Martha Medeiros – Quero ser um BBB

Quero ser um BBB

Vou me inscrever para o próximo Big Brother no verão que vem. Antes vou malhar sete dias por semana, ficar loira e adulterar minha certidão de nascimento, e aí é cruzar os dedos para que me escolham.

Quase três meses confinada numa casa sem telefone, sem computador, sem televisão, sem jornal e cercada de descerebrados. É ou não é um spa?

Cerca de 90 dias sem vida real, só se preocupando com quem será o líder, quem será o anjo, qual será o tema da próxima festa, quem vai para o paredão, e só. No resto do tempo, é tratar de comer, nadar, dormir e filosofar – praticamente uma volta ao útero.

Em tempos outros, as mulheres sonhavam em ser BB*, a loira que magnetizou o cinema francês, Saint Tropez e Búzios. Agora tudo o que se quer é ser uma BBB, uma loira que magnetize a audiência falando bobagem. Mas eu, ao contrário, iria ficar bem quieta. Iria ser superamiga de todos. Iria lavar a louça diariamente. O máximo de profundidade que sairia da minha boca seria “oi, Bial”, dito com um sorriso de orelha a orelha. Eu iria pular feito um canguru quando minha família aparecesse reunida no telão com camisetas estampando minha foto. Eu sei, não adiantaria nada. Como não tenho QI para acompanhar aquele papo cabeça da rapaziada, iria ser eliminada na primeira semana, claro. Mas com o consolo de ir no programa do Faustão na semana seguinte. O Faustão seria tudo o que me restaria, já que meu telefone não tocaria com uma proposta da Playboy. A não ser que eu malhasse 11 dias por semana. Treze dias por semana. A não ser que nevasse em Juazeiro do Norte.

Sortudos esses confinados. Eles não fazem idéia de quem seja João Hélio, por exemplo. Quem é João Hélio? Pelo nome, eles achariam que é algum político nordestino. Um dirigente da Fifa. O personagem mau de uma novela do SBT, interpretado por algum canastrão. João Hélio. Desse soco no estômago eles se safaram.

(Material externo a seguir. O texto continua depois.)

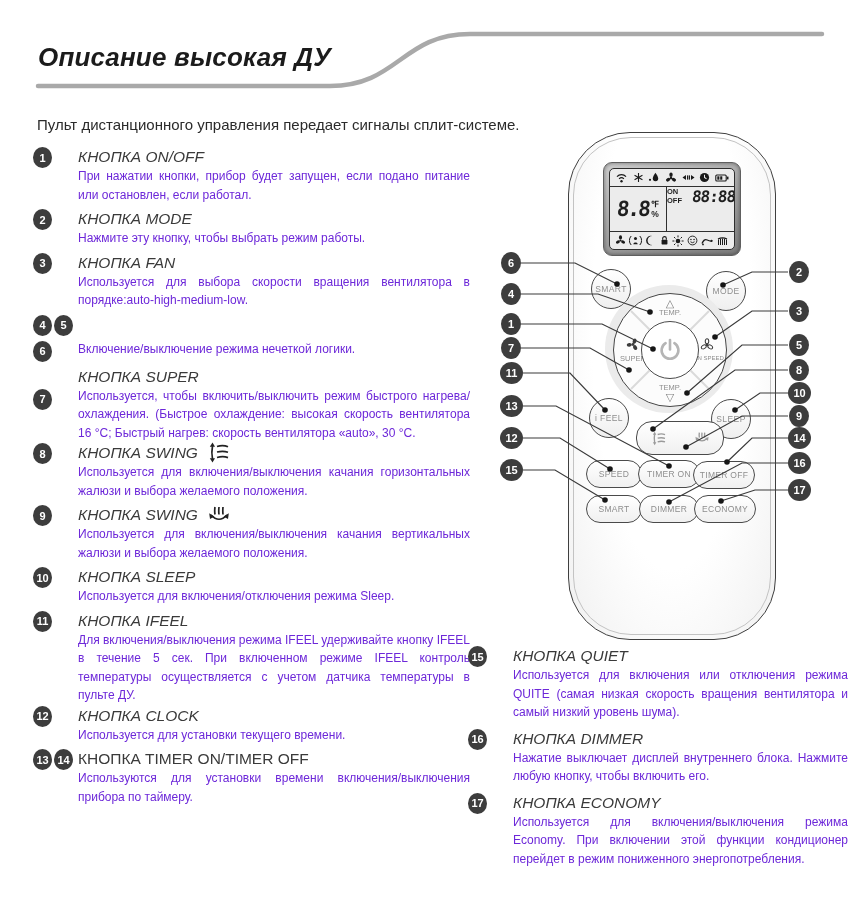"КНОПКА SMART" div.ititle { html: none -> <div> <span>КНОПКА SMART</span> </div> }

Quando o último integrante sair da casa, ninguém mais vai estar falando disso.

Ninguém vai lembrar de contar a eles. Ano que vem, quando fizer um ano da tragédia, vai sair uma notinha no jornal e os brothers, ao lerem (no caso de possuírem o hábito, me permita o otimismo), não sofrerão nenhum impacto, não perceberão a gravidade do que aconteceu, não reviverão o terror, já que o tempo suaviza tudo.

Nem precisa passar um ano. Mal completou um mês e o nosso choque nos levou aonde? O que mudou?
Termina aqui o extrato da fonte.